Comment by cxr

7 days ago

The Wikipedia page for Little Snitch indicates that it's written in Objective-C. Is that still the case? Before going with the new implementation, did you attempt (or consider) to port the current codebase (using e.g. Cocotron or GNUStep libraries)? If so, how good or bad of an experience was that?

Why is Little Snitch for Linux™ so hard to find from the company homepage[1] and the product page from the legacy app[2]?

Did the fact that you knew it was going to be made partially open source factor into your decision to develop a new, JS-and-DOM-based UI rather than having build targets for a shared, cross-platform codebase? (E.g. so that you wouldn't end up disclosing the source for the proprietary Mac version?)

1. <https://obdev.at/index.html>

2. <https://obdev.at/products/littlesnitch/index.html>

4 comments

cxr

Reply
cxr  7 days ago

Intentionally not edited to add:

Why are you using minified dependencies (like uPlot.iife.min.js[1] and uPlot.min.css[2]) for a desktop application?

uPlot is also open source (released by Sorokin under MIT), but why aren't you following the terms of its license[3]?

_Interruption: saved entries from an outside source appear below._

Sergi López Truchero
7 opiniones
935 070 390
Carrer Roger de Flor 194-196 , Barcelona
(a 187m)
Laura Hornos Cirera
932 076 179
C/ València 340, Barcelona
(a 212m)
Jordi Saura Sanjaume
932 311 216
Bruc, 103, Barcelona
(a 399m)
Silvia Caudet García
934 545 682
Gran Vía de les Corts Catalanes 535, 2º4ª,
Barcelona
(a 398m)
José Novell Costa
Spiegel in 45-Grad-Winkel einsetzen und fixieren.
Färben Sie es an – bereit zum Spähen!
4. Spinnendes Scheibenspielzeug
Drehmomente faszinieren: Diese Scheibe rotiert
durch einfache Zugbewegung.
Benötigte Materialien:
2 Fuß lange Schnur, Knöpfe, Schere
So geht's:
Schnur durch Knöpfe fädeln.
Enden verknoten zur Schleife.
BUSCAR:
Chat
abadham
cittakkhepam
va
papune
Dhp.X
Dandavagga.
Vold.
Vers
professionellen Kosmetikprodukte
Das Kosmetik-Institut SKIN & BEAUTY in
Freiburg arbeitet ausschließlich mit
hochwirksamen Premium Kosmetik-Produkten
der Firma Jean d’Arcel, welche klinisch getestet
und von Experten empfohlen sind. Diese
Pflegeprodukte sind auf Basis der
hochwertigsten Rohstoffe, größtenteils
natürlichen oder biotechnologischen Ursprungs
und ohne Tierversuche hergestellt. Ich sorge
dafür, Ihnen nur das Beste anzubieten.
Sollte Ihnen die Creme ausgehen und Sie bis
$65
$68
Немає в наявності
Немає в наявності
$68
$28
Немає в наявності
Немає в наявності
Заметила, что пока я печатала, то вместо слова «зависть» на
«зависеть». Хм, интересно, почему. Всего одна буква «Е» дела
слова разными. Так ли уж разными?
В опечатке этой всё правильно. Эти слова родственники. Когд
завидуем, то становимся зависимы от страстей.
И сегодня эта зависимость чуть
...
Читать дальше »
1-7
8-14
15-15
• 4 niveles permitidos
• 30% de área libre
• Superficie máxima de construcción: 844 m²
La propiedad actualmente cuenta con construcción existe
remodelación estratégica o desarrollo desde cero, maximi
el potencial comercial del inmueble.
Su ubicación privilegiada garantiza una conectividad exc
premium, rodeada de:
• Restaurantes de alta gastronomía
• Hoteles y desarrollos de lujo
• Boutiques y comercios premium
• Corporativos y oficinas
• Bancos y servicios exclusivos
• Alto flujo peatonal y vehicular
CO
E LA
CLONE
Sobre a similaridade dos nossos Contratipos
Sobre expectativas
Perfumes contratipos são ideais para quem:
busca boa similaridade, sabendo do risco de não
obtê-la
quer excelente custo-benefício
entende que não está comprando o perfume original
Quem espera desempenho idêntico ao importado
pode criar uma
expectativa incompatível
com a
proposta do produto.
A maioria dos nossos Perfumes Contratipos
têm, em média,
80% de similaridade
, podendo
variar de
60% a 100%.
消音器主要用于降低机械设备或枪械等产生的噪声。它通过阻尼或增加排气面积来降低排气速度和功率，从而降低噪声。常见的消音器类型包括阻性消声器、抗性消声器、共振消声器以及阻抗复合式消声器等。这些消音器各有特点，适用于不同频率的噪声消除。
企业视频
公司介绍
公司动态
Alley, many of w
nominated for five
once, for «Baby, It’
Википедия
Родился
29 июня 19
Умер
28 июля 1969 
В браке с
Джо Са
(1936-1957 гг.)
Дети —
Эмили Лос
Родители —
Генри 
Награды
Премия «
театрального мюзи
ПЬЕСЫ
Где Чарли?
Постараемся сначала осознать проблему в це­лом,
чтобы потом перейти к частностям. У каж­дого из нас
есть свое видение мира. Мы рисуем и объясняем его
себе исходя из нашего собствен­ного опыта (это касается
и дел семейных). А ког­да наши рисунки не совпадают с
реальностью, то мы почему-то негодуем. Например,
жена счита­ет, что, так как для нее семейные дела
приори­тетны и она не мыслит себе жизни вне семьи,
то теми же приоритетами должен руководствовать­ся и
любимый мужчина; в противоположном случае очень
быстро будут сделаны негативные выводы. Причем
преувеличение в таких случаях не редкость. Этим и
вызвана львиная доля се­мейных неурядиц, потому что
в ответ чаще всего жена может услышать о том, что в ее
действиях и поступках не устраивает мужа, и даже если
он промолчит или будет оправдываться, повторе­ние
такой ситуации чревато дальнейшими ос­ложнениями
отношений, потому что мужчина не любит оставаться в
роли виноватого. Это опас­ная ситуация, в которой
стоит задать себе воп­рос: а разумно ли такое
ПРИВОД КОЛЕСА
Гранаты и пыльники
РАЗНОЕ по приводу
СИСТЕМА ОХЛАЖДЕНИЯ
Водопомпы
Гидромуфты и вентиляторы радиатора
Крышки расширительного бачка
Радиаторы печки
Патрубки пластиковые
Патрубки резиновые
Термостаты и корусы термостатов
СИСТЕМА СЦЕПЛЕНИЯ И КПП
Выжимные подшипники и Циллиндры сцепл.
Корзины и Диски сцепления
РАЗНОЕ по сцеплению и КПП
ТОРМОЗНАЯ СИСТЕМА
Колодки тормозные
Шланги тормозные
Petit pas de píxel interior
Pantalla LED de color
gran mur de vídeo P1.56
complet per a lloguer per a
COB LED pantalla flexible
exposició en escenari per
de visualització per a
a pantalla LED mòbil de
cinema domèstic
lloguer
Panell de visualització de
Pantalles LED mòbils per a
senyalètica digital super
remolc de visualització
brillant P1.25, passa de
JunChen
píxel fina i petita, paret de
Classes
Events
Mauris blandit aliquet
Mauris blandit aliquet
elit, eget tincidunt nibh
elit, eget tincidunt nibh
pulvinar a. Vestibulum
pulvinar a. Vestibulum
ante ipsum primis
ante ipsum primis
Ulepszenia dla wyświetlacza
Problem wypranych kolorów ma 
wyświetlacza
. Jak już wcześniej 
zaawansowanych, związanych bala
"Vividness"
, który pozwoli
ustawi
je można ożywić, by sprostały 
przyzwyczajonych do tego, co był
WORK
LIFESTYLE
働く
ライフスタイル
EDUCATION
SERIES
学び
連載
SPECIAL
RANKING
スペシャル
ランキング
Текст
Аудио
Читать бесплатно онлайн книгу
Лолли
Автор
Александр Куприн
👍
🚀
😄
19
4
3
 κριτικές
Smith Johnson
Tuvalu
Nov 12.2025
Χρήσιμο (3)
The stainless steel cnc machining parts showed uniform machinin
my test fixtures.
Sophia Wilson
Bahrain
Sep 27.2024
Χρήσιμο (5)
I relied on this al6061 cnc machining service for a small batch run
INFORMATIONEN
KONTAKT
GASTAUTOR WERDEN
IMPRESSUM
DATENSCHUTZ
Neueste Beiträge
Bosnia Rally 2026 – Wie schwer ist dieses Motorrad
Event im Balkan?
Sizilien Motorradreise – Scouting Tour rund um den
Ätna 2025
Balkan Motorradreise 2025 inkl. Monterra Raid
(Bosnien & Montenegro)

1. <https://github.com/obdev/littlesnitch-linux/blob/main/webroo...>

2. <https://github.com/obdev/littlesnitch-linux/blob/main/webroo...>

3. <https://github.com/leeoniya/uPlot/blob/master/LICENSE>

  • littlesnitch  6 days ago

    Sorry, I overlooked that. I actually checked the license only to the point whether we can include it without other obligations and then downloaded what was offered as a download on either the web site or github, can't remember. I decided for the minified version because it's smaller. That's the purpose of minification, after all.

    It's somewhat strange that they require the license to be reproduced in every copy, but then offer a download without it. But anyway, I'll prepend the license to the next public release.

    Thanks for pointing that out!

    • cxr  6 days ago

      > I decided for the minified version because it's smaller. That's the purpose of minification, after all.

      Mm... the purpose of minification, when it's not (also) being used for obfuscation purposes, is tied directly to the execution model of Web apps—constraints that don't apply for desktop applications (even if they are implemented in e.g. the same programming language or using the same or a similar runtime).

      App makers and browser extension developers who shoehorn all of the (frankly already very bad or at least questionable) "best practices" associated with the tooling that was created to deal with creating/maintaining/delivering SPAs and other browser-based products into applications loaded from disk are just fundamentally not thinking things through.

      For a security-sensitive application like this one, where a show of nothing-up-the-sleeve is only a benefit, one should expect there to be _no_ minified blobs in use.

littlesnitch  6 days ago

I'll post in our blog about the development background later. The Linux version shares no code with the Mac version. Only concepts. It's written in Rust and JavaScript (for the Web UI).

Our site is primarily aimed at Mac users, and most visitors skim rather than read carefully. If the Linux package were more prominent, Mac users would likely click it, struggle to install it, and blame us for the confusion.

And regarding your third question: No. The decision was made when I wanted to run it on our headless servers.